I wasn’t always a hermit for the holidays, probably because it was before I had kids. When you have kids and you have to find a sitter, most of you know we act like it’s pulling teeth and often times we’re guilty of lying about it. If this is just dawning on you to use not finding a babysitter as an excuse ... you’re welcome. When I’d arrive home from college for Christmas break, it rarely involved preparation or stress. I’d waltz into a party with candy cane shot glasses and a new jacket I could barely afford. Now I just pray the Spanx are doing their job and my thrift store dress will trick these fools into thinking it came from Express. But these past years have been about ugly Christmas sweater parties. There’s nothing to stress about when going to an ugly Christmas sweater party. Everyone is on the same page, even if there’s that one guy that goes the extra mile and goes 3D. There’s literally Christmas lights, jingle bells, and ornaments glued or sewn onto a dirty sweater where Santa’s face looks more and more like Jafar over the years. That can’t be right. But it can’t be wrong! Because it’s an ugly sweater party! Huzzah!
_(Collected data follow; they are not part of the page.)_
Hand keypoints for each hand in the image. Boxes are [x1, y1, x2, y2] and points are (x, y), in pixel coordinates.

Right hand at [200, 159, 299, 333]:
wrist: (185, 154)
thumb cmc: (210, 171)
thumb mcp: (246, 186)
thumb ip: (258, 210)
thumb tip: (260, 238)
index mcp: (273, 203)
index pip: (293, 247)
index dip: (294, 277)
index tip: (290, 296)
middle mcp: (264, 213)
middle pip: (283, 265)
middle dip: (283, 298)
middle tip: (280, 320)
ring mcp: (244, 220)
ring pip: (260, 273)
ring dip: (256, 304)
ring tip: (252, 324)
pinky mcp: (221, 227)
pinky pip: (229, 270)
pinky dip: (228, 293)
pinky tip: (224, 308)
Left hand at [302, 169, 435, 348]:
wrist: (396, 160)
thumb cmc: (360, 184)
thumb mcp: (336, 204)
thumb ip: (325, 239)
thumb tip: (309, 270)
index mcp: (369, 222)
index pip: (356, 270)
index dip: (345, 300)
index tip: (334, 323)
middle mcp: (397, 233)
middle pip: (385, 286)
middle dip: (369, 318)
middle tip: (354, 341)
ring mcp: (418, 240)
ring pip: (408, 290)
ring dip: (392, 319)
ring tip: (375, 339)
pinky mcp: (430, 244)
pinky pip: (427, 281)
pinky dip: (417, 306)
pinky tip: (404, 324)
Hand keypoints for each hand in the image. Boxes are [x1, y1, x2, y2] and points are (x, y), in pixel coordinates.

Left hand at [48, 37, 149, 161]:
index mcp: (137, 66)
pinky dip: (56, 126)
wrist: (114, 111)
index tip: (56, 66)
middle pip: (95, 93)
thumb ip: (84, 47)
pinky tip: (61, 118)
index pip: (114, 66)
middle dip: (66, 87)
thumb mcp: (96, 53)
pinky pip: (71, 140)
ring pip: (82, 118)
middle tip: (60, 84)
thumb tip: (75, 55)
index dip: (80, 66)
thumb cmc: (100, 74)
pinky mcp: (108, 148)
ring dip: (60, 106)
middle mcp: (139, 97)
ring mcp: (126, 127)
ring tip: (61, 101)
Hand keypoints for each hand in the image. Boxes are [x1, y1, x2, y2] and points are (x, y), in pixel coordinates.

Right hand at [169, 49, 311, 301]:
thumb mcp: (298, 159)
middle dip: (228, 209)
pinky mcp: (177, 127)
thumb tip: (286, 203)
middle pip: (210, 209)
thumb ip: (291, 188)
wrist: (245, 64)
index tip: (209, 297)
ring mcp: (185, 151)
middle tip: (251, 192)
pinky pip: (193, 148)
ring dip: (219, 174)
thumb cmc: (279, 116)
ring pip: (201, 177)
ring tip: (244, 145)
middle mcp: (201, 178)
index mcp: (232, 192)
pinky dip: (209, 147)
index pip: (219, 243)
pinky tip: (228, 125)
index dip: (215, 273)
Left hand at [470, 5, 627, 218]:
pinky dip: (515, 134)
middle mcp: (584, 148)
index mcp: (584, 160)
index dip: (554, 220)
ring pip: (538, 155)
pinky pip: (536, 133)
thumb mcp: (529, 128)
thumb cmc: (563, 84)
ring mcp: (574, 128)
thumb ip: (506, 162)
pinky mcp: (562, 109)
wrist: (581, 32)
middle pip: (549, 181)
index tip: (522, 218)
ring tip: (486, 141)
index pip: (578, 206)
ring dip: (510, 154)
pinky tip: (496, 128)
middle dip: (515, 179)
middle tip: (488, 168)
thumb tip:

Here’s the thing: when I’m home it gives me a chance to daydream about my ultimate holiday scenario. I’m hopscotching on European cobblestone while a nearby civilian plucks the lute, like the rooster in Robin Hood in his puffy sleeved blouse. Are those puffy sleeves or does he just have large muscles? I don’t know, but yes, in my holiday dreams I am transferred to the Renaissance era. I imagine that it’s snowing, poor people are asking for “alms” and selling flowers in their patchwork clothing and it smells like an apothecary. Then a carriage flies by and knocks me unconscious into the Chronicle of Narnia light post. It’s all pretty magical.
Magical or not, hopefully you will spend the holidays with good people. Enjoy time with family friends, church family, or your actual “I didn’t choose these people” blood relatives. And if you have parents, remember to stop by or call them out of respect for their efforts at raising you, if they indeed made the effort. Don’t be a jerk, you know? It’s not always about you! OK, OK, the hermit side is coming out. Spread the Christmas cheer! (Even if you’re in the confinements of your home.)